Behcet’s disease or Behcet’s syndrome is a chronic remitting and relapsing inflammatory disorder characterised by recurrent oral ulcers, genital ulcerations and eye manifestations. It can often be associated with other systemic involvement.
Causes of Behcet disease
The exact cause of Behcet’s disease is unknown. It is believed to be partly genetic. Environmental factors also play a role. It is most frequently associated with carriers of HLA-B51, who are at high risk for developing Behcet disease.
Age group and geographical pattern
Behcet disease usually onsets in the 30s and is rare before puberty or after 50 years.
The disease affects people of both sexes equally. The disease’s geographic pattern points to distribution along the historic “Silk Route,” with the middle and the far east having the highest incidence.
Symptoms of Behcet disease
Painful ulcerations in the mouth. They are called aphthous ulcers. The ulcers can be relapsing. Painful genital ulcerations can develop in the anus, vulva or scrotum.
- Eyes – Eye involvement can be in the form of posterior uveitis, anterior uveitis or retina vasculitis. It can present as painful eyes, red eyes and decreased vision. Retinal vasculitis can cause painless loss of vision.
- Gastrointestinal manifestations – Abdominal pain, abdominal bloating, nausea and diarrhoea with or without blood.
- Lungs – Chest pain, blood in sputum, cough or fever.
- Others – Arthritis causing joint pain and swelling.
What is Neuro Behcet?
Meningo encephalitis presents with fever, headache, altered sensorium, hemiparesis, hemi-sensory loss, seizures and cognitive changes.
5% to 10% of patients with Behcet disease experience central nervous system involvement. 80% of these cases are caused by parenchymal involvement, most frequently of the brainstem. This results in cerebellar, pyramidal and sensory signs and symptoms.
How is Behcet disease diagnosed?
There is no single laboratory test that can diagnose Behçet’s disease. There is an international study group criteria for the diagnosis of Behcet disease.
According to the criteria, the patient must have oral ulcers (that recur thrice over a period of 1 year) along with 2 of the following 4 criteria.
1. Eye inflammation
2. Genital ulcers (including anal ulcers and spots in the genital region and swollen testicles or epididymitis in men)
3. Pathergy reaction – minor trauma to the skin leads to the development of skin lesions.

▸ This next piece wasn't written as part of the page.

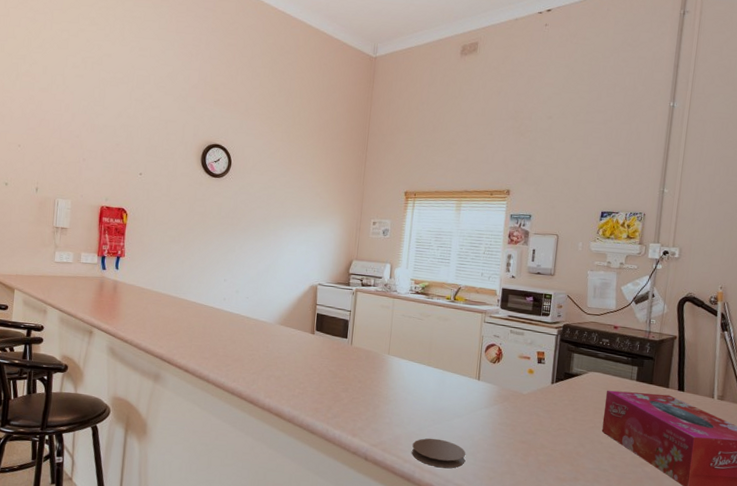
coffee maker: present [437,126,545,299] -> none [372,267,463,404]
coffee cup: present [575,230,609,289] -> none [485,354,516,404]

The pathergy test has an accuracy of 95 per cent to 100 per cent, but the results are often negative in European and American patients.
4. Skin lesions
How is Behcet disease treated?
No definitive treatments are available to cure the disease. There is treatment available to control symptoms and inflammation.
Corticosteroids suppress inflammation. Immunosuppressants such as methotrexate, azathioprine, cyclophosphamide and cyclosporine are used as steroid-sparing agents. Biologics available are used in more severe cases.
Behcet’s syndrome is a rare disorder. The occurrence of the disease in India is very low. Combined treatment methods are used if a case is diagnosed. Research holds the future definitive diagnostic and treatment options for Bechet’s disease and its variation.
Is Behcet disease an autoimmune condition?
Yes, Behcet is an autoimmune condition.
Is Behcet disease life-threatening?
Behçet’s is a chronic (long-term) disease that can disappear and reappear, no matter what kind of treatment is provided. Most patients with Behçet’s disease will deal with on and off symptoms for their entire lives. But, most are able to live a complete life.
How is Behcet transmitted?
It is an autoimmune disorder where genetics and environment play a role in the development of the disease. There is no direct person-to-person transmission.